GSAT-3
- Mission type: Communication satellite
- Operator: ISRO
- COSPAR ID: 2004-036A
- SATCAT no.: 28417
- Website: www.isro.gov.in
- Mission duration: 7 years planned 6 years achieved

Spacecraft properties
- Bus: I-2K
- Manufacturer: ISRO Satellite Centre Space Applications Centre
- Launch mass: 1,950 kilograms (4,300 lb)
- Power: 2040 watts

Start of mission
- Launch date: 20 September 2004, 10:31:00 UTC
- Rocket: GSLV Mk.I F01
- Launch site: Satish Dhawan FLP
- Contractor: ISRO
- Entered service: 24 September 2004

End of mission
- Disposal: Moved to Graveyard orbit
- Deactivated: 30 September 2010

Orbital parameters
- Reference system: Geocentric
- Regime: Geostationary
- Longitude: 74° East
- Perigee altitude: 36,066 kilometres (22,410 mi)
- Apogee altitude: 36,084 kilometres (22,422 mi)

- Required action 1:
List every full calendar date given in the GSAT-3 fact listing.
- Required action 2:
Answer from the GSAT-3 fact listing:
(a) Which rocket carried the satellite?
(b) How was the satellite disposed of?
(c) At what longitude was it placed?
- Required action 3:
Extend the GSAT-3 fact listing, continuing after its final line on apogee altitude.
The entries have no role in this exercise.

Bounding box coordinate data
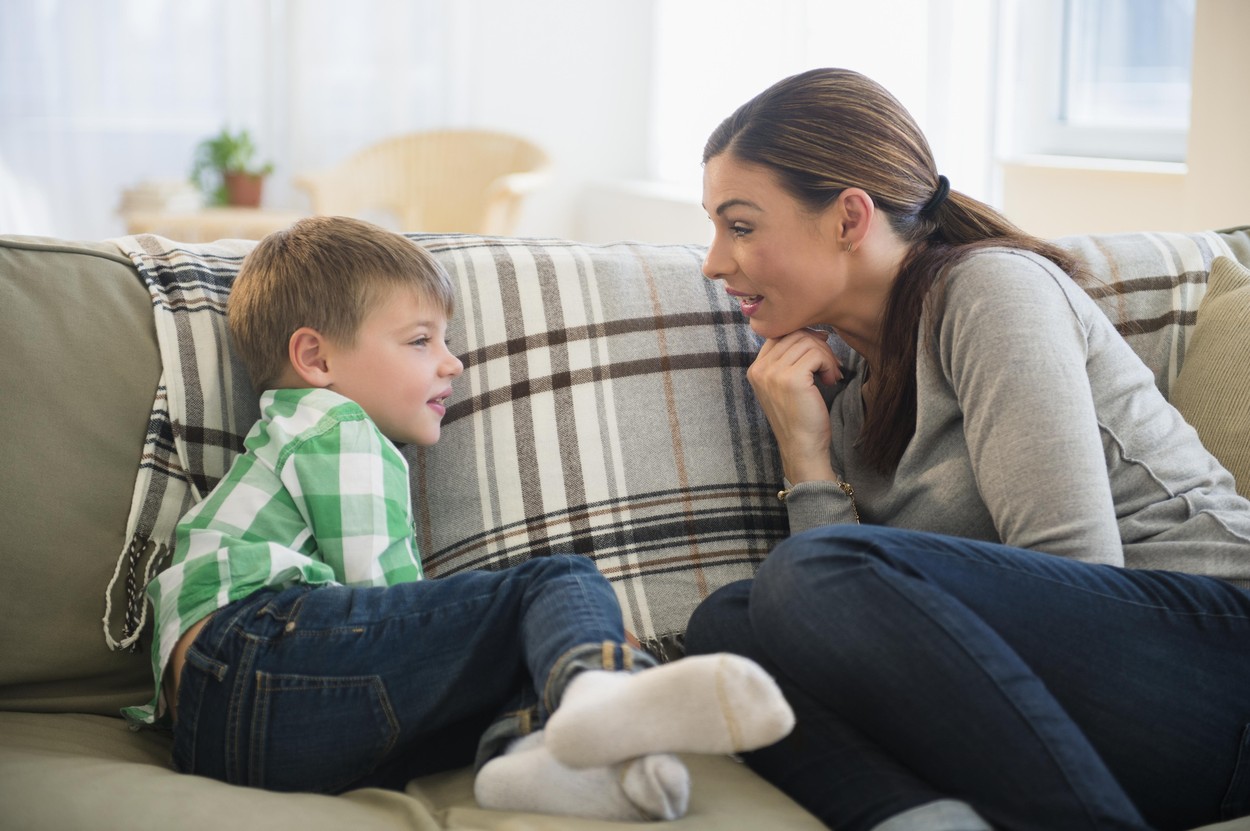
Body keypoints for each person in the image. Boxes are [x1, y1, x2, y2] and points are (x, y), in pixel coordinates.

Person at [685, 67, 1250, 831]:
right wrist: (808, 461)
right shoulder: (844, 393)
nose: (716, 261)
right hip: (1086, 714)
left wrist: (829, 568)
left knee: (811, 573)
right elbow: (830, 640)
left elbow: (1075, 583)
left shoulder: (990, 291)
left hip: (1210, 663)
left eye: (741, 225)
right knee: (730, 628)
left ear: (850, 217)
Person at [122, 215, 795, 821]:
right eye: (421, 341)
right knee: (554, 582)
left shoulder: (294, 434)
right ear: (316, 359)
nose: (454, 362)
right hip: (254, 653)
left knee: (506, 662)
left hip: (227, 733)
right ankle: (600, 687)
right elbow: (384, 595)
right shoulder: (334, 424)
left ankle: (528, 762)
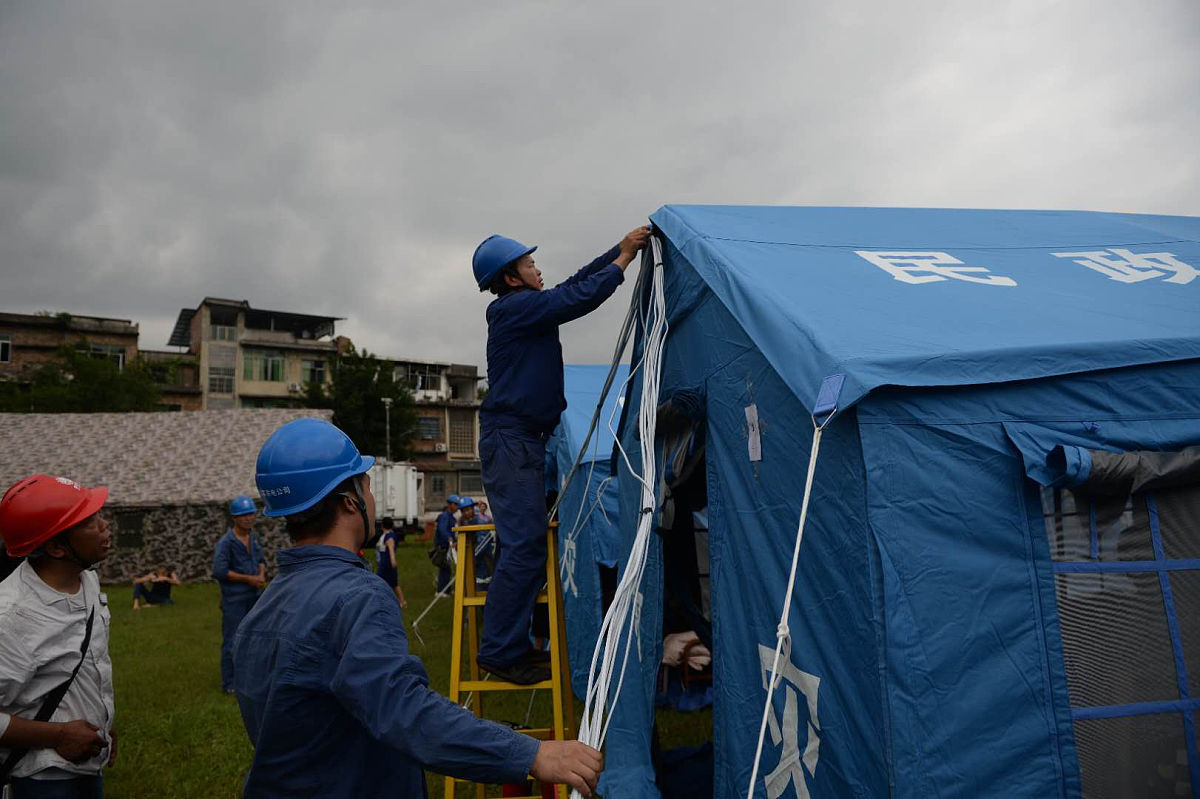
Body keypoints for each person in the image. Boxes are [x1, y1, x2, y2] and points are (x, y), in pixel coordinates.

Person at [232, 418, 603, 797]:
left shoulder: (262, 608)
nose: (373, 500)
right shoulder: (357, 596)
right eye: (367, 486)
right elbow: (406, 712)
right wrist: (531, 754)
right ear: (350, 502)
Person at [471, 226, 650, 684]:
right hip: (512, 442)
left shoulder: (525, 307)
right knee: (524, 545)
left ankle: (513, 644)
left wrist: (620, 249)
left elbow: (572, 286)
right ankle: (499, 650)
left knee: (530, 545)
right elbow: (576, 299)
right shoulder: (514, 310)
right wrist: (624, 262)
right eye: (529, 265)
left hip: (527, 440)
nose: (538, 269)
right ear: (511, 279)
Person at [0, 475, 117, 797]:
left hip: (84, 764)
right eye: (90, 521)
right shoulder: (10, 617)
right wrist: (59, 735)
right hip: (40, 779)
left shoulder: (87, 581)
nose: (105, 525)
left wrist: (103, 720)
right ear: (55, 547)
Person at [212, 495, 266, 694]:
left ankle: (251, 677)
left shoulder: (253, 537)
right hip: (234, 598)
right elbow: (219, 571)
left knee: (255, 638)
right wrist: (249, 579)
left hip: (255, 595)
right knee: (232, 640)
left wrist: (260, 574)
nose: (248, 518)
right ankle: (230, 683)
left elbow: (260, 558)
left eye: (251, 513)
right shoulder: (226, 543)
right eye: (243, 515)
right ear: (234, 518)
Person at [374, 517, 407, 608]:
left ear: (382, 525)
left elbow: (391, 547)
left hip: (387, 564)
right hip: (383, 563)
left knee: (391, 583)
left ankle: (402, 601)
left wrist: (392, 559)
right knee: (392, 584)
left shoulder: (389, 536)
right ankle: (401, 601)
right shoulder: (385, 535)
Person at [433, 494, 459, 594]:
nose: (457, 507)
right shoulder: (445, 516)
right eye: (455, 504)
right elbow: (442, 529)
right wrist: (449, 539)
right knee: (445, 568)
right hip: (443, 546)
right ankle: (441, 591)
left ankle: (446, 590)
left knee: (447, 569)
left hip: (448, 545)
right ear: (450, 504)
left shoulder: (450, 517)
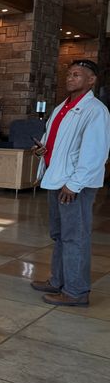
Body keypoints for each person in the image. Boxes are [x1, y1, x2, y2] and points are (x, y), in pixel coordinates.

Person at [30, 59, 110, 306]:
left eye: (77, 74)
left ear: (91, 80)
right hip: (56, 178)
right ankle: (58, 281)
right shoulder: (61, 108)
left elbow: (95, 153)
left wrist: (74, 185)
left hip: (74, 185)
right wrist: (43, 149)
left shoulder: (95, 110)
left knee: (75, 237)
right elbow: (58, 142)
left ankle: (76, 292)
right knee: (60, 235)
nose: (70, 78)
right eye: (69, 74)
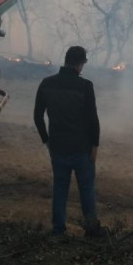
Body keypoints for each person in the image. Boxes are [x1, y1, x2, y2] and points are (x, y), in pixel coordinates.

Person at [33, 46, 105, 239]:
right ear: (80, 65)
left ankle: (58, 231)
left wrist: (46, 140)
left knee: (60, 190)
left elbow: (37, 116)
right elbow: (93, 119)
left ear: (66, 61)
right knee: (86, 191)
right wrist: (95, 145)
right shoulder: (85, 86)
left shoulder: (46, 84)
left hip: (58, 148)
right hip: (82, 149)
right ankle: (91, 230)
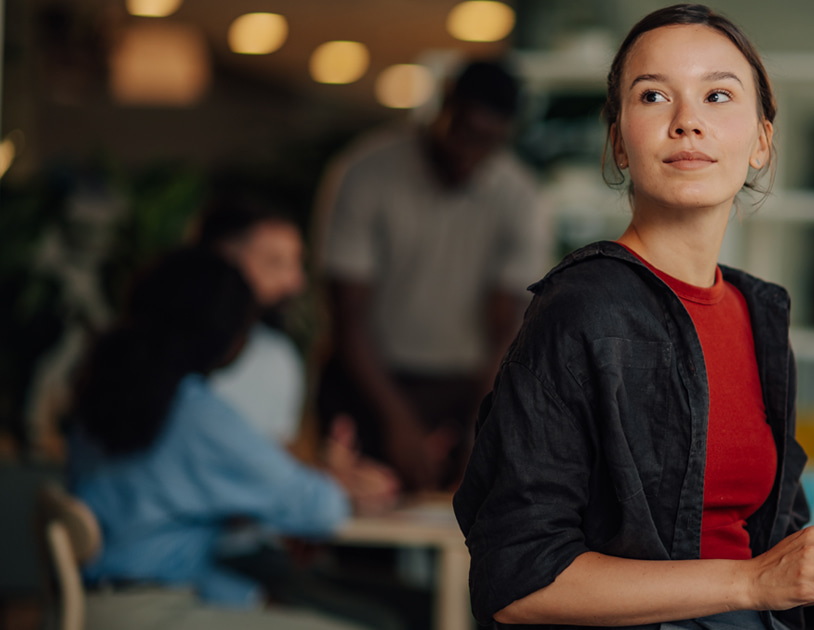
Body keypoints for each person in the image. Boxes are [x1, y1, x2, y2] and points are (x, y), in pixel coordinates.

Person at [453, 5, 814, 630]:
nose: (687, 122)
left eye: (718, 95)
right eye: (653, 96)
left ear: (760, 141)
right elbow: (518, 580)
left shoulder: (760, 312)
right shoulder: (580, 309)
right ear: (619, 139)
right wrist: (752, 582)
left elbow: (774, 540)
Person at [68, 249, 400, 630]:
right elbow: (317, 508)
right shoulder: (194, 412)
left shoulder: (104, 392)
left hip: (91, 605)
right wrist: (339, 482)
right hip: (152, 613)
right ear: (225, 334)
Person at [315, 60, 552, 491]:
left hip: (465, 391)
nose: (470, 153)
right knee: (362, 529)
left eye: (487, 142)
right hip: (368, 383)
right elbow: (347, 316)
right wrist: (399, 423)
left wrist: (483, 424)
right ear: (443, 106)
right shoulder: (365, 173)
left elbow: (508, 329)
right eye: (463, 132)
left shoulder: (520, 196)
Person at [197, 192, 308, 446]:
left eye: (297, 264)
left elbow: (272, 463)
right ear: (223, 260)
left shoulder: (279, 357)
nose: (295, 283)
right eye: (275, 263)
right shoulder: (165, 359)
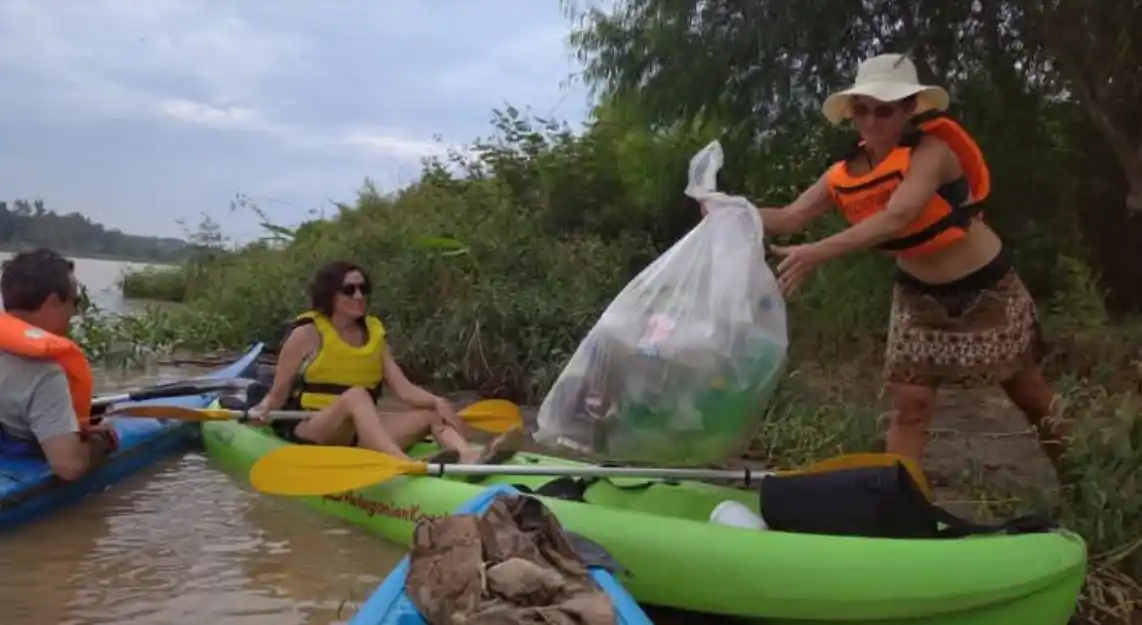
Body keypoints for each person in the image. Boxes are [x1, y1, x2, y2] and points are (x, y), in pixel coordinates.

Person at [743, 53, 1068, 475]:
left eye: (885, 110)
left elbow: (898, 215)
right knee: (909, 405)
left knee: (1029, 392)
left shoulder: (932, 153)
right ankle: (902, 509)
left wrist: (816, 253)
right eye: (862, 109)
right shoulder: (843, 171)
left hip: (986, 287)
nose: (872, 120)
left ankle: (1082, 482)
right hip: (919, 298)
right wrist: (732, 210)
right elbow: (788, 217)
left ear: (909, 109)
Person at [250, 260, 518, 465]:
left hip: (360, 431)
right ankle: (402, 464)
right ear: (330, 294)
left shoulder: (374, 335)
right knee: (356, 395)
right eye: (349, 289)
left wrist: (437, 401)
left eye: (363, 289)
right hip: (315, 427)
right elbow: (277, 395)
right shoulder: (306, 334)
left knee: (430, 413)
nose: (359, 296)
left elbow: (403, 389)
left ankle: (469, 457)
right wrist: (262, 410)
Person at [0, 248, 119, 480]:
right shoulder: (46, 373)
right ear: (54, 303)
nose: (74, 312)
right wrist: (100, 441)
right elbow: (68, 466)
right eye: (74, 302)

- Exercise answer 1:
20 September 2004, 24 September 2004, 30 September 2010

- Exercise answer 2:
(a) GSLV Mk.I F01
(b) It was moved to a graveyard orbit.
(c) 74° East

- Exercise answer 3:
- Inclination: 2.71 degrees
- Period: 24.17 hours
- Epoch: 14 December 2013, 14:55:38 UTC

= GSAT-3 =

Indian communications satellite

GSAT-3, also known as EDUSAT, was a communications satellite which was launched on 20 September 2004 by the Indian Space Research Organisation. EDUSAT is the first Indian satellite built exclusively to serve the educational sector. It is mainly intended to meet the demand for an interactive satellite-based distance education system for the country.

EDUSAT carries five K_{u} band transponders providing spot beams, one K_{u} band transponder providing a national beam and six extended C band transponders providing national coverage beams.

EDUSAT was successfully launched into a Geosynchronous Transfer Orbit (GTO) on the first operational launch of the Geosynchronous Satellite Launch Vehicle, which flew from the First Launch Pad at the Satish Dhawan Space Centre in Sriharikota. EDUSAT was initially placed into a transfer orbit with a perigee of 180 km and an apogee of 35985 km and a period of 10.5 hours, inclined at 19.2 degrees to the equator.

EDUSAT was decommissioned in September 2010 and relocated to a graveyard orbit.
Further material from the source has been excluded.